- DOCUMENT PASSAGE -
::::
On 6/17/21 9:53 PM, Alexander Bulekov wrote:
> By default, -fsanitize=fuzzer instruments all code with coverage
> information. However, this means that libfuzzer will track coverage over
> hundreds of source files that are unrelated to virtual-devices. This
> means that libfuzzer will optimize inputs for coverage observed in timer
> code, memory APIs etc. This slows down the fuzzer and stores many inputs
> that are not relevant to the actual virtual-devices.
>
> With this change, clang will only instrument a subset of the compiled
> code, that is directly related to virtual-devices.
>
> Signed-off-by: Alexander Bulekov <alx...@bu.edu>
> ---
> configure | 4 ++++
> 1 file changed, 4 insertions(+)
::::
- DATA SHOWN -
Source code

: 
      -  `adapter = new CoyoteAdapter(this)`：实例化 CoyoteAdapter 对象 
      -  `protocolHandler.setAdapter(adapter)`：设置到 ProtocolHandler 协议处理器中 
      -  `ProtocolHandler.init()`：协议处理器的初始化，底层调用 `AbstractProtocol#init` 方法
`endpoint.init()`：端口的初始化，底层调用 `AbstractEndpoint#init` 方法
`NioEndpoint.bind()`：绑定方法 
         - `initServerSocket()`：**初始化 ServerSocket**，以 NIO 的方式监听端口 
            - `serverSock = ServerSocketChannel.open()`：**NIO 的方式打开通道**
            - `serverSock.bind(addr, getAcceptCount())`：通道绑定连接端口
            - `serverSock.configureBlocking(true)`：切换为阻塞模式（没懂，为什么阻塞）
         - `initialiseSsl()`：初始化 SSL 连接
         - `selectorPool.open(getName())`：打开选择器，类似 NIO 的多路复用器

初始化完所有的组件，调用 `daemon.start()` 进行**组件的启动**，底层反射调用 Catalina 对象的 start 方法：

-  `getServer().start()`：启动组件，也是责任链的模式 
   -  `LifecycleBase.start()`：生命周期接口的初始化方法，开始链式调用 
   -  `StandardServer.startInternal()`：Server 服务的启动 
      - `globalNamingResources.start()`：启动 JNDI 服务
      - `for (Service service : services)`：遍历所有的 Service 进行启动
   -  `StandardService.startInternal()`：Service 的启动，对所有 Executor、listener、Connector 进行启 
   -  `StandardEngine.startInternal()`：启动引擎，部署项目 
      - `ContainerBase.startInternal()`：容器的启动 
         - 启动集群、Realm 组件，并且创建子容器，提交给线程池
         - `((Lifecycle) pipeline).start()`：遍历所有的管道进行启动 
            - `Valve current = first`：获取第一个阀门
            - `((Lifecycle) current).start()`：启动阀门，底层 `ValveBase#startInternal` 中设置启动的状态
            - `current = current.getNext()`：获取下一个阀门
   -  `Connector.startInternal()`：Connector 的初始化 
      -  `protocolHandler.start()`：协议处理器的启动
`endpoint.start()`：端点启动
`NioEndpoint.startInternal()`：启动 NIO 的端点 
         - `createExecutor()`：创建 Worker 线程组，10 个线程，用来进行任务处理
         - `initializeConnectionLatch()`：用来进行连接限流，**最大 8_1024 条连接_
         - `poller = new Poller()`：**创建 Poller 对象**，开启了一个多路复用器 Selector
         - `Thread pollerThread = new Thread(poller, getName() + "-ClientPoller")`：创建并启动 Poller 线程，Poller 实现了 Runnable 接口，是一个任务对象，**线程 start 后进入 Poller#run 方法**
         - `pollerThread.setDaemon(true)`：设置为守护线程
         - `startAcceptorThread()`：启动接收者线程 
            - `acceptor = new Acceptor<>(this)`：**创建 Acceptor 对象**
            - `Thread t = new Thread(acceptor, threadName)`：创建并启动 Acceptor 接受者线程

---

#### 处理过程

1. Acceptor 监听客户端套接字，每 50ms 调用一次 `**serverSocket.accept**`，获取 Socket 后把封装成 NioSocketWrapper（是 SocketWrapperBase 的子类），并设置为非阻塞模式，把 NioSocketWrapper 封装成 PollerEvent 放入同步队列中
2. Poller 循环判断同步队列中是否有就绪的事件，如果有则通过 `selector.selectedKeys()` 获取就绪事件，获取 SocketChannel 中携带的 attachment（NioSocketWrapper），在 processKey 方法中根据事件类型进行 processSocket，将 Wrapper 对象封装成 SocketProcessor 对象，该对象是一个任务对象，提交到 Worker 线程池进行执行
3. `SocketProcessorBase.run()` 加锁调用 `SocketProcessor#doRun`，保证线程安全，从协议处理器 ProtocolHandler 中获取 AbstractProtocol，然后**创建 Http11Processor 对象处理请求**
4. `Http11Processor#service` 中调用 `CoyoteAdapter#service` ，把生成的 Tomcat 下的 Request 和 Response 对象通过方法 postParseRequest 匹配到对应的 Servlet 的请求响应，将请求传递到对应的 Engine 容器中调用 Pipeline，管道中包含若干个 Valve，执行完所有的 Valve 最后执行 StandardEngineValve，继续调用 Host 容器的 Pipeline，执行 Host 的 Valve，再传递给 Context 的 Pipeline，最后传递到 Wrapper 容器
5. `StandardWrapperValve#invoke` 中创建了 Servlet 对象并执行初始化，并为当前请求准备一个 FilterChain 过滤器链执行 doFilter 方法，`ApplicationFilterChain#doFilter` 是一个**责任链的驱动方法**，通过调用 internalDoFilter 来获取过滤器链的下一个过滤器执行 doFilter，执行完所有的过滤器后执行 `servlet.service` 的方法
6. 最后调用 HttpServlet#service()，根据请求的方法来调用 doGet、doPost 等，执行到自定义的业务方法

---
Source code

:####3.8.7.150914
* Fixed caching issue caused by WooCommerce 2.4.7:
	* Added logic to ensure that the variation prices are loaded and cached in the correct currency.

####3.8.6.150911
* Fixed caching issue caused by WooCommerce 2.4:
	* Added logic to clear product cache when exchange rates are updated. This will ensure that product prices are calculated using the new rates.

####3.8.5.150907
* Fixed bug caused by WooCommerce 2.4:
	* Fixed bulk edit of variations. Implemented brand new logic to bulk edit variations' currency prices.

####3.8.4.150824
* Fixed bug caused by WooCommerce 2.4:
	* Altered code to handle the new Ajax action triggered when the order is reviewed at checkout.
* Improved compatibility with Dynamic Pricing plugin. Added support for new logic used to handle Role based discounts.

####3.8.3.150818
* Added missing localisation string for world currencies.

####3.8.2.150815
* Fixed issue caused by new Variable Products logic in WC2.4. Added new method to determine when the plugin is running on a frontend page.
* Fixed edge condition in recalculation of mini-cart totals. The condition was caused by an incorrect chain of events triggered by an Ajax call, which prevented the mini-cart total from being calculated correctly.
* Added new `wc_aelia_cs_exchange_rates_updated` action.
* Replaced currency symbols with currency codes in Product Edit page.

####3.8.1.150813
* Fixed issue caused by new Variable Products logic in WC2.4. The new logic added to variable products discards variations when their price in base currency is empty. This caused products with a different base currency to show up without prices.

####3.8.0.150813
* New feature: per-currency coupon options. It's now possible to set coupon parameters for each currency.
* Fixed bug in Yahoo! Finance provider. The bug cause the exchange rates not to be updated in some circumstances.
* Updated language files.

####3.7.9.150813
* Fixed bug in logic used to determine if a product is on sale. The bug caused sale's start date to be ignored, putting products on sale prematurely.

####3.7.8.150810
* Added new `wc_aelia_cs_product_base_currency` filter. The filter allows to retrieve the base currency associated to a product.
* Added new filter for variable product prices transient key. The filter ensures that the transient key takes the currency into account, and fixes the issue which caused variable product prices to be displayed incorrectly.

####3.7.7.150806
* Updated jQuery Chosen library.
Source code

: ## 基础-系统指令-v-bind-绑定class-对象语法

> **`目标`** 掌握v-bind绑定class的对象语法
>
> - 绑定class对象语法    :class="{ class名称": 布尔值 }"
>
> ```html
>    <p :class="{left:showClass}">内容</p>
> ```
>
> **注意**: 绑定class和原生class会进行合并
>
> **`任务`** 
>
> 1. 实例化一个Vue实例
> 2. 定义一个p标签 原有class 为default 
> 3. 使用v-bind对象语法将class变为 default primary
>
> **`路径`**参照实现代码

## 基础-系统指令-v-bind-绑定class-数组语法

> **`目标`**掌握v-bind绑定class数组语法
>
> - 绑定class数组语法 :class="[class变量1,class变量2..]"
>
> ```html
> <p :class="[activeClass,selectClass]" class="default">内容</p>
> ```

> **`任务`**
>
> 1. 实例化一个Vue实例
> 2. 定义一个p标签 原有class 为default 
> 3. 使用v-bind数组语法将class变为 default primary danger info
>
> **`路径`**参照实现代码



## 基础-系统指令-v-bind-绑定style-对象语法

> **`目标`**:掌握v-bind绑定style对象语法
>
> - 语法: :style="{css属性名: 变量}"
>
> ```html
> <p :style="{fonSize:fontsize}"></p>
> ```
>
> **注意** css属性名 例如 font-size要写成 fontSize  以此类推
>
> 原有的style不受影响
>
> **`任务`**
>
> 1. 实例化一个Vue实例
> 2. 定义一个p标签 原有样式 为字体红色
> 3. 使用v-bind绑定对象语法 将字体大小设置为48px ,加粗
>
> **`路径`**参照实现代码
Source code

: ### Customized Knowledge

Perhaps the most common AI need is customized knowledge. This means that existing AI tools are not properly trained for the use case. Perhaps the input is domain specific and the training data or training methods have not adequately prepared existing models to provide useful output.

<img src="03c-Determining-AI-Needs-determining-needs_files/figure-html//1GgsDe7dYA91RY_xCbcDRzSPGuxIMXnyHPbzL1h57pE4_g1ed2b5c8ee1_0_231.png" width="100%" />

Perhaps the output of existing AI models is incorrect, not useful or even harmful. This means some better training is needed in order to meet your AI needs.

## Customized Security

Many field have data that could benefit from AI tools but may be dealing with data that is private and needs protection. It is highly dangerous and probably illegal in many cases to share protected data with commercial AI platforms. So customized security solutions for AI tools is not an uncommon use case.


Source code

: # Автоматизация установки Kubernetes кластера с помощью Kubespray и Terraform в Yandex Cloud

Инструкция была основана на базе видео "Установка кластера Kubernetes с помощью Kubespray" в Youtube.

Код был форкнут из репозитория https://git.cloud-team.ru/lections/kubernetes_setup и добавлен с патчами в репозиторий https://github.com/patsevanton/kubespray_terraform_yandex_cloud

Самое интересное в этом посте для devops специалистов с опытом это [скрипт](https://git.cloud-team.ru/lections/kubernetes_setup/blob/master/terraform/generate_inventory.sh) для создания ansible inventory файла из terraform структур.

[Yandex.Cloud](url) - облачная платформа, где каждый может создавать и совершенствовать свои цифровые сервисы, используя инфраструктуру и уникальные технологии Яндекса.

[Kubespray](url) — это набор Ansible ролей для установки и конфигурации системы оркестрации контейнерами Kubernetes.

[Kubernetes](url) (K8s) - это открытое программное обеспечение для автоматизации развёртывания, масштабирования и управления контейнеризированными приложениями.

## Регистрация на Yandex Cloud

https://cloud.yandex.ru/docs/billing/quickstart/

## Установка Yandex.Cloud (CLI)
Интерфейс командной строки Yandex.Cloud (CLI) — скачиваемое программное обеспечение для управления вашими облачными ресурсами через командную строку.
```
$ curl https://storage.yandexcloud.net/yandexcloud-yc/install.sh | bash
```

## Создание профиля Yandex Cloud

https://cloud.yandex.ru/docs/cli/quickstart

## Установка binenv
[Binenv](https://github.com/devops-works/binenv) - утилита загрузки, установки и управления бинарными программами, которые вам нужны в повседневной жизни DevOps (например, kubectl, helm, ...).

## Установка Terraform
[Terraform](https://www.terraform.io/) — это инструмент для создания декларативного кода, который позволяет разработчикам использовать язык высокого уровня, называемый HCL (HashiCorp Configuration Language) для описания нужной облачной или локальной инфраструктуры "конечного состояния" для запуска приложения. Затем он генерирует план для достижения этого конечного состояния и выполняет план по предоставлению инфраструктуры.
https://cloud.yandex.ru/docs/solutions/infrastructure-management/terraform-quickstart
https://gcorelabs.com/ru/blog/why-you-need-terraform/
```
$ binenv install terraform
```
::::
- REQUIREMENT A -
According to the patch message, what consequences follow from instrumenting all code with coverage information by default? List each one.
- REQUIREMENT B -
Summarize the patch message in two sentences.
- REQUIREMENT C -
Carry the patch message forward from the point where it stops.
The rows shown above stand apart from the patch message and are separate material.

- RESULT A -
- Libfuzzer tracks coverage over hundreds of source files unrelated to virtual-devices.
- Libfuzzer optimizes inputs for coverage observed in timer code, memory APIs, and similar code.
- The fuzzer slows down.
- Many inputs that are not relevant to the actual virtual-devices get stored.

- RESULT B -
By default, -fsanitize=fuzzer instruments all code with coverage information, so libfuzzer tracks coverage over hundreds of source files unrelated to virtual-devices, which slows the fuzzer and stores many irrelevant inputs. The change makes clang instrument only the subset of compiled code that is directly related to virtual-devices, adding four lines to the configure file.

- RESULT C -
>
> diff --git a/configure b/configure
> index debd50c085..40412bcfcf 100755
> --- a/configure
> +++ b/configure
> @@ -6089,6 +6089,10 @@ if test "$fuzzing" = "yes" ; then
> # If LIB_FUZZING_ENGINE is set, assume we are running on OSS-Fuzz, and the
> # needed CFLAGS have already been provided
> if test -z "${LIB_FUZZING_ENGINE+xxx}" ; then
> + # Specify a filter to only instrument code that is directly related to
> + # virtual-devices.
> + QEMU_CFLAGS="$QEMU_CFLAGS
> -fsanitize-coverage-allowlist=$source_path/scripts/oss-fuzz/instrumentation-filter"
I'm getting:
cannot access 'scripts/oss-fuzz/instrumentation-filter': No such file or
directory
Did you forgot to add the file, or is this series based on another one?
Regards,
Phil.